[Dataset items]
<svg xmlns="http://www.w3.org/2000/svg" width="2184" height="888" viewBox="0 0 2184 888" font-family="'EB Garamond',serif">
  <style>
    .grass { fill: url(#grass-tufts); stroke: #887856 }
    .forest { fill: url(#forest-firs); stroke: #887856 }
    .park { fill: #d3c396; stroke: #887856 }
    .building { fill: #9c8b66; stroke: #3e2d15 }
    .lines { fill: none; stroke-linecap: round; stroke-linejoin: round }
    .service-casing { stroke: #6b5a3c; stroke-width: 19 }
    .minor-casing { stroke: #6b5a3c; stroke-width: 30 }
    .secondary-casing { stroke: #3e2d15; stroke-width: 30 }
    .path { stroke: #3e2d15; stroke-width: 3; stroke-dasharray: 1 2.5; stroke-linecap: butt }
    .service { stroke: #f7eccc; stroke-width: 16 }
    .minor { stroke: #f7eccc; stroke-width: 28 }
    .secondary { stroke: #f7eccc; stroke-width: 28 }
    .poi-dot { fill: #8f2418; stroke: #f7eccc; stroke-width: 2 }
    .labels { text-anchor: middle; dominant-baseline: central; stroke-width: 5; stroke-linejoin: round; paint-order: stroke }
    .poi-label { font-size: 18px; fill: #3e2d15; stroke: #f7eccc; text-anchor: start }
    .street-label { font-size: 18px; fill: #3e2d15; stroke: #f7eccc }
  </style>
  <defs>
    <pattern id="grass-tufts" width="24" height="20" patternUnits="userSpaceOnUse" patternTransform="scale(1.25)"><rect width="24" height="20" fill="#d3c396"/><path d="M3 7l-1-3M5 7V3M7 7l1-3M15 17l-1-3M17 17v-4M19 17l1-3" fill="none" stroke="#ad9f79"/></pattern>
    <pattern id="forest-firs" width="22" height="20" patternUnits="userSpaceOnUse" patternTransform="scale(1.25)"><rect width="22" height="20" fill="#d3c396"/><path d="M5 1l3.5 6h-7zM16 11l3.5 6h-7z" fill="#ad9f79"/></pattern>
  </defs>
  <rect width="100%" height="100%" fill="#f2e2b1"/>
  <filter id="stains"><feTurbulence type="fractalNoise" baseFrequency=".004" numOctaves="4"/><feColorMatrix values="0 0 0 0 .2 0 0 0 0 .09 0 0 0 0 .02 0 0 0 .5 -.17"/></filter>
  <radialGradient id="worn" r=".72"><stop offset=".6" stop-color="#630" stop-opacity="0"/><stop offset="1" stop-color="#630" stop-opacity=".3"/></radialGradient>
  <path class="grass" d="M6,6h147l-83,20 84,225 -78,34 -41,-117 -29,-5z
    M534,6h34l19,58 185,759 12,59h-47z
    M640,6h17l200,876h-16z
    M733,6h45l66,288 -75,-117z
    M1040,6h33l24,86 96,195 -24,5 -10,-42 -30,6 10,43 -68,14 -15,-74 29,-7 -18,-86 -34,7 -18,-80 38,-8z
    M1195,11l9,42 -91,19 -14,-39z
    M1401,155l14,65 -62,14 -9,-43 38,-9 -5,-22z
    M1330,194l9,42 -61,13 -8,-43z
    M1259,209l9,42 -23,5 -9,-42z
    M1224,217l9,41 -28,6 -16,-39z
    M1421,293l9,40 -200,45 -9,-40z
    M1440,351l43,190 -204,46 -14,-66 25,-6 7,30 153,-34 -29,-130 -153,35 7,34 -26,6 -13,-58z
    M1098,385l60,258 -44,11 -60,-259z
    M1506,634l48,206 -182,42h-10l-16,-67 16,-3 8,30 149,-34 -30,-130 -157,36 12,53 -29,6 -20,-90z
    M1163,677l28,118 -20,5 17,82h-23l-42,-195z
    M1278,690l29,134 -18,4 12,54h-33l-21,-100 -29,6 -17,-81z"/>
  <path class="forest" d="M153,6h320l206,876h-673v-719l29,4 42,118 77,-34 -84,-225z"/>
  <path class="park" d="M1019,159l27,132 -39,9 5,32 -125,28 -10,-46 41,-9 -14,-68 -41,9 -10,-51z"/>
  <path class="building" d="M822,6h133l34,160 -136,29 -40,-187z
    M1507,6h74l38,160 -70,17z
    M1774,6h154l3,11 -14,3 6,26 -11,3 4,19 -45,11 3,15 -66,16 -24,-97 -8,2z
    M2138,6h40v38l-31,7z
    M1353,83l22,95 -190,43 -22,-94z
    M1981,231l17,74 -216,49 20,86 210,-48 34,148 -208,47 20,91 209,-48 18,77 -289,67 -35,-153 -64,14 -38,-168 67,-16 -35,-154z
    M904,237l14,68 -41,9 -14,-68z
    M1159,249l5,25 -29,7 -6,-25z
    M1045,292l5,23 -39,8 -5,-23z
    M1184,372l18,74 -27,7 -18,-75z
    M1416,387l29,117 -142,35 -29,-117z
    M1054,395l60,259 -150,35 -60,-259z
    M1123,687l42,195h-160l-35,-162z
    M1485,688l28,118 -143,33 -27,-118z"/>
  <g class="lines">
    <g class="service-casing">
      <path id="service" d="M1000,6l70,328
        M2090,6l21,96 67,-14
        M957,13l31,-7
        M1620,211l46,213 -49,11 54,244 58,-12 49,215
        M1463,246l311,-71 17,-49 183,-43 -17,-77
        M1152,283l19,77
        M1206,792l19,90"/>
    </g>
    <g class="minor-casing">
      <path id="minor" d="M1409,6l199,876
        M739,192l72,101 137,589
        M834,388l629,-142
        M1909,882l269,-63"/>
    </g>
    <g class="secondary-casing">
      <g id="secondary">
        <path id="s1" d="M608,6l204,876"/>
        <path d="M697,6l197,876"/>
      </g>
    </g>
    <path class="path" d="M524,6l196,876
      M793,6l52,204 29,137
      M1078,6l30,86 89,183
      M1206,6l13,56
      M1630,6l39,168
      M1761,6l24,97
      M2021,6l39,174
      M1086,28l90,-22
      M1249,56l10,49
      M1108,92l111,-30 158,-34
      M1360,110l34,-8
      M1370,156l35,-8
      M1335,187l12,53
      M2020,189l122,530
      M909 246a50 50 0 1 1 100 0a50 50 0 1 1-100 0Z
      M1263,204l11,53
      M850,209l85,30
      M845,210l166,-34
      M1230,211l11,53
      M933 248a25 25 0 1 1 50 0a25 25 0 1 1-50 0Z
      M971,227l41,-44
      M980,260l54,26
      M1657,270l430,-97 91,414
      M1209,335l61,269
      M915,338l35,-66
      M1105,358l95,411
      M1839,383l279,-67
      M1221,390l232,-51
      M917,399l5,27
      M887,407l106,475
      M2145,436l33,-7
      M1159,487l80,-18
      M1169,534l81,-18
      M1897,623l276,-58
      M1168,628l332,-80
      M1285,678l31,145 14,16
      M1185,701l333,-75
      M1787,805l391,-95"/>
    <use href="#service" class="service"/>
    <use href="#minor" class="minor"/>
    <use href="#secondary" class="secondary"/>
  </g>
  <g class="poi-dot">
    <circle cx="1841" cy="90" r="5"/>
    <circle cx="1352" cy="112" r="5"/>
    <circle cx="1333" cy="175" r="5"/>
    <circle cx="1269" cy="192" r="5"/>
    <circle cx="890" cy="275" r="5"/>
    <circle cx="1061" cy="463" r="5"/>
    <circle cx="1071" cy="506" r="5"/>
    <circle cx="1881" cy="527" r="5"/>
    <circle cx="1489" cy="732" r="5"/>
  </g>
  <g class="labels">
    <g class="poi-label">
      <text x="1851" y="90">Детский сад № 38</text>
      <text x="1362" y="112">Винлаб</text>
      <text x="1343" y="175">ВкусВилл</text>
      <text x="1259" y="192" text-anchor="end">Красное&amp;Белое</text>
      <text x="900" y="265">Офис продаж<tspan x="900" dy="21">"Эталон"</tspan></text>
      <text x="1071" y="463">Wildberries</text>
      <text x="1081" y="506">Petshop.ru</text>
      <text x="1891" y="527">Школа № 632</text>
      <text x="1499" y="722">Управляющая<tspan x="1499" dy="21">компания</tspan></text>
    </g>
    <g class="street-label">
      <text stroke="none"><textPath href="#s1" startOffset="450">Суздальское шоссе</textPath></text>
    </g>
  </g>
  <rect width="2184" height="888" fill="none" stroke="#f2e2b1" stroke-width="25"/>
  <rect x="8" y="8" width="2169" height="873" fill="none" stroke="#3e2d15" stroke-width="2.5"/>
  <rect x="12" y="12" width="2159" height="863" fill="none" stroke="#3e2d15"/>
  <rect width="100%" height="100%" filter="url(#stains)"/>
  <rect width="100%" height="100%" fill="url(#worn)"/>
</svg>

- [WHAT IS BEING ASKED]: Write out exactly each line of the entries, starting at the one containing "сад № 38</text>" and finishing with the last line.

- [REPLY TO THE TASK]:
      <text x="1851" y="90">Детский сад № 38</text>
      <text x="1362" y="112">Винлаб</text>
      <text x="1343" y="175">ВкусВилл</text>
      <text x="1259" y="192" text-anchor="end">Красное&amp;Белое</text>
      <text x="900" y="265">Офис продаж<tspan x="900" dy="21">"Эталон"</tspan></text>
      <text x="1071" y="463">Wildberries</text>
      <text x="1081" y="506">Petshop.ru</text>
      <text x="1891" y="527">Школа № 632</text>
      <text x="1499" y="722">Управляющая<tspan x="1499" dy="21">компания</tspan></text>
    </g>
    <g class="street-label">
      <text stroke="none"><textPath href="#s1" startOffset="450">Суздальское шоссе</textPath></text>
    </g>
  </g>
  <rect width="2184" height="888" fill="none" stroke="#f2e2b1" stroke-width="25"/>
  <rect x="8" y="8" width="2169" height="873" fill="none" stroke="#3e2d15" stroke-width="2.5"/>
  <rect x="12" y="12" width="2159" height="863" fill="none" stroke="#3e2d15"/>
  <rect width="100%" height="100%" filter="url(#stains)"/>
  <rect width="100%" height="100%" fill="url(#worn)"/>
</svg>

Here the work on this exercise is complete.